Idealnya anak kos itu adalah mereka yang selalu berada dalam kepayahan. Dari krisis finansial, krisis air bersih, sampai krisis identitas diri. Tentunya anak kos adalah calon orang hebat karena sering berada jauh dari zona nyaman. Tak semua jadi, tapi biasanya, sebagian kecil sih.
Pergulatan berebut kamar mandi jika ada jadwal kuliah pagi adalah aktivitas seru. Siapa cepat dia dapat, siapa malas dia memelas, karena para pemalas mau tak mau harus berangkat ke kampus cuma modal cuci muka. Namun yang cepat pun kadang harus mengalah pada keadaan, jika ternyata air tak ngocor.
Dengan alasan kedaruratan, guyuran air harus diganti dulu dengan semprotan minyak wangi. Ah masa-masa asam manis ketika hampir tiga tahun lamanya bermukim di tanah harapan Jatinangor, dua tahun di area Jembatan Cincin, setahun di Sayang. Dan sudah sejak setahunan ini cuma sebatas pulang pergi kuliah dug dag Bandung-Jatinangor.
Tiba-tiba berbagai gedung putih tinggi semampai berdiri menjulang. Mungkin kepala proyeknya entah Sangkuriang atau Bandung Bondowoso, dan kulinya bangsa jin dari jenis manusia, karena ujug-ujug beragam apartemen tumbuh subur begitu lekasnya. Ternyata hal magis masih eksis, keajaiban masih bisa tercipta berkat adanya modal.

────────────────────

• [Daftar Tugas]
#1 Tuliskan ulang tanpa perubahan bagian teks tentang anak kos di atas, mulai dari "Dengan alasan kedaruratan, guyuran" sampai dengan "dug dag Bandung-Jatinangor.", kedua ujungnya ikut disertakan.
#2 Hitunglah: berapa baris teks dalam baris data di bawah yang memuat kata "clef" jika huruf besar dan kecil dibedakan? Tuliskan angkanya saja.

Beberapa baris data
────────────────────

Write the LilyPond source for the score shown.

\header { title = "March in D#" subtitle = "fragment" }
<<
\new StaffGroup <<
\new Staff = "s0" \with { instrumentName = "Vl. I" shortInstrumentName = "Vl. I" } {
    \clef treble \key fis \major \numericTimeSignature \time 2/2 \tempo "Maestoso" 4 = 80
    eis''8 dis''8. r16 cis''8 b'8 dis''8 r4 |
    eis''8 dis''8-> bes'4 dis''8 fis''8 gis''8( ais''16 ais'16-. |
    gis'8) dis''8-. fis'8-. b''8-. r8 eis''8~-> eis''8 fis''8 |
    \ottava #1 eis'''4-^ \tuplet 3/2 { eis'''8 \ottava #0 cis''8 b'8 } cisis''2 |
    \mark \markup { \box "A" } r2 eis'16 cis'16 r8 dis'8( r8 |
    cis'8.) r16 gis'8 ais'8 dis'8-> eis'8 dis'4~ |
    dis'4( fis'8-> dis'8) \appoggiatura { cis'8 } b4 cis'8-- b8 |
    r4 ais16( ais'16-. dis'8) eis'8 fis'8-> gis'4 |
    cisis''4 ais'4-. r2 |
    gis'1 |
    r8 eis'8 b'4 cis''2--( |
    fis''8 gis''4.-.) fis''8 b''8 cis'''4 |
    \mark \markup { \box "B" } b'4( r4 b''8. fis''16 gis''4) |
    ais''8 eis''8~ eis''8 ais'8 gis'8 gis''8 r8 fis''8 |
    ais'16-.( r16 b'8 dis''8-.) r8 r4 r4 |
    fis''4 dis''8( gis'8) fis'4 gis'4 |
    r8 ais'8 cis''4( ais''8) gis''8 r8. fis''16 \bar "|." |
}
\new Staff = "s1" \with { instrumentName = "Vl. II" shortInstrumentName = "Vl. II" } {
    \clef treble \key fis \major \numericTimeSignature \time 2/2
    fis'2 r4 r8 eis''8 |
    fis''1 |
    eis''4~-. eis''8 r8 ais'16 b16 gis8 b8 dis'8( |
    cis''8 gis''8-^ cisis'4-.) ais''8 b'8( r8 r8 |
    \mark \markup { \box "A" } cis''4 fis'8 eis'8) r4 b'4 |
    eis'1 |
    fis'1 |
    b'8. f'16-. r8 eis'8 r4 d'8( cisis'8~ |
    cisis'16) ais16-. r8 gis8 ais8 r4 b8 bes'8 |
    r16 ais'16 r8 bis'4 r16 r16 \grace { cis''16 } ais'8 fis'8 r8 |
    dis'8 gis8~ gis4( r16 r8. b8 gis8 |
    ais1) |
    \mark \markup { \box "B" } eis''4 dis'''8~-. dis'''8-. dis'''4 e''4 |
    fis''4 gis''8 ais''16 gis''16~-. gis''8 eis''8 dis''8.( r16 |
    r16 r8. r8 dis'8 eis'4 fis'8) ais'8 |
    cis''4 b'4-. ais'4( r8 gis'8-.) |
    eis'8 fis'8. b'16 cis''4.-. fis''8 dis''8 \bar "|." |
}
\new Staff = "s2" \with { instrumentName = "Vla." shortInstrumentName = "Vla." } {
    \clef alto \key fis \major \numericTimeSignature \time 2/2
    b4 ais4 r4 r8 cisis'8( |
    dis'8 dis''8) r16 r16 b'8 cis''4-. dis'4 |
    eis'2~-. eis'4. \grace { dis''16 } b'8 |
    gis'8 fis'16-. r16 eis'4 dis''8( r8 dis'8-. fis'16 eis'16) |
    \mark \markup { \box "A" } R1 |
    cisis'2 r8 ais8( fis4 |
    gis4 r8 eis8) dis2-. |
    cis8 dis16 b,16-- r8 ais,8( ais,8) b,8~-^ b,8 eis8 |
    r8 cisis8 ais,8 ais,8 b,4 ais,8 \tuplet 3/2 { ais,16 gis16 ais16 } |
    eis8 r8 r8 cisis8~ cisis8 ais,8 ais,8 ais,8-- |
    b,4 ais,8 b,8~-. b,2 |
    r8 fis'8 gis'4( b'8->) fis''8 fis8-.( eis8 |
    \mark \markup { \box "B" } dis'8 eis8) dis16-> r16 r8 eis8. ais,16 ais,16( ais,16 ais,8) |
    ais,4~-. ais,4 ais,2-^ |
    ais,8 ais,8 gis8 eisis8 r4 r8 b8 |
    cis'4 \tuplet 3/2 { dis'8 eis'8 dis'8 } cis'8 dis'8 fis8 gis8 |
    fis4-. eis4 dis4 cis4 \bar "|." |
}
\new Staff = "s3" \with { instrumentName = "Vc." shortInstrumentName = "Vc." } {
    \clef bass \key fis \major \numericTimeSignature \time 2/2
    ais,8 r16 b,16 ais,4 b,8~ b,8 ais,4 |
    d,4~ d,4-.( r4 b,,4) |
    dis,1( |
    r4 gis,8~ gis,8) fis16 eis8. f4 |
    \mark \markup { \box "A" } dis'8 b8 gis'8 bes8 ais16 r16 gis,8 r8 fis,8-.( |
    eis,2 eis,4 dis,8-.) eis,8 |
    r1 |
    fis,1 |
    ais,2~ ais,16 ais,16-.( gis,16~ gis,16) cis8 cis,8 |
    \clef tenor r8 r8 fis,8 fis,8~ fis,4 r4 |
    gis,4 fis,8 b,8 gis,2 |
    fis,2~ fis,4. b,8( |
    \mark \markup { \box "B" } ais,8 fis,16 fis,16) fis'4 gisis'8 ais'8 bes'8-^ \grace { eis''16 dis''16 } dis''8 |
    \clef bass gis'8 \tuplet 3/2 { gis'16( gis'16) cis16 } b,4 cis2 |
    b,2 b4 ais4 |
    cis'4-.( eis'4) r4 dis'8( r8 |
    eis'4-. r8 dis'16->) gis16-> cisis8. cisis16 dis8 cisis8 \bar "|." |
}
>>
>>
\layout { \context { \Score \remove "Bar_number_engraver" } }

────────────────────

• [Kunci Jawaban]
#1
Dengan alasan kedaruratan, guyuran air harus diganti dulu dengan semprotan minyak wangi. Ah masa-masa asam manis ketika hampir tiga tahun lamanya bermukim di tanah harapan Jatinangor, dua tahun di area Jembatan Cincin, setahun di Sayang. Dan sudah sejak setahunan ini cuma sebatas pulang pergi kuliah dug dag Bandung-Jatinangor.

#2 6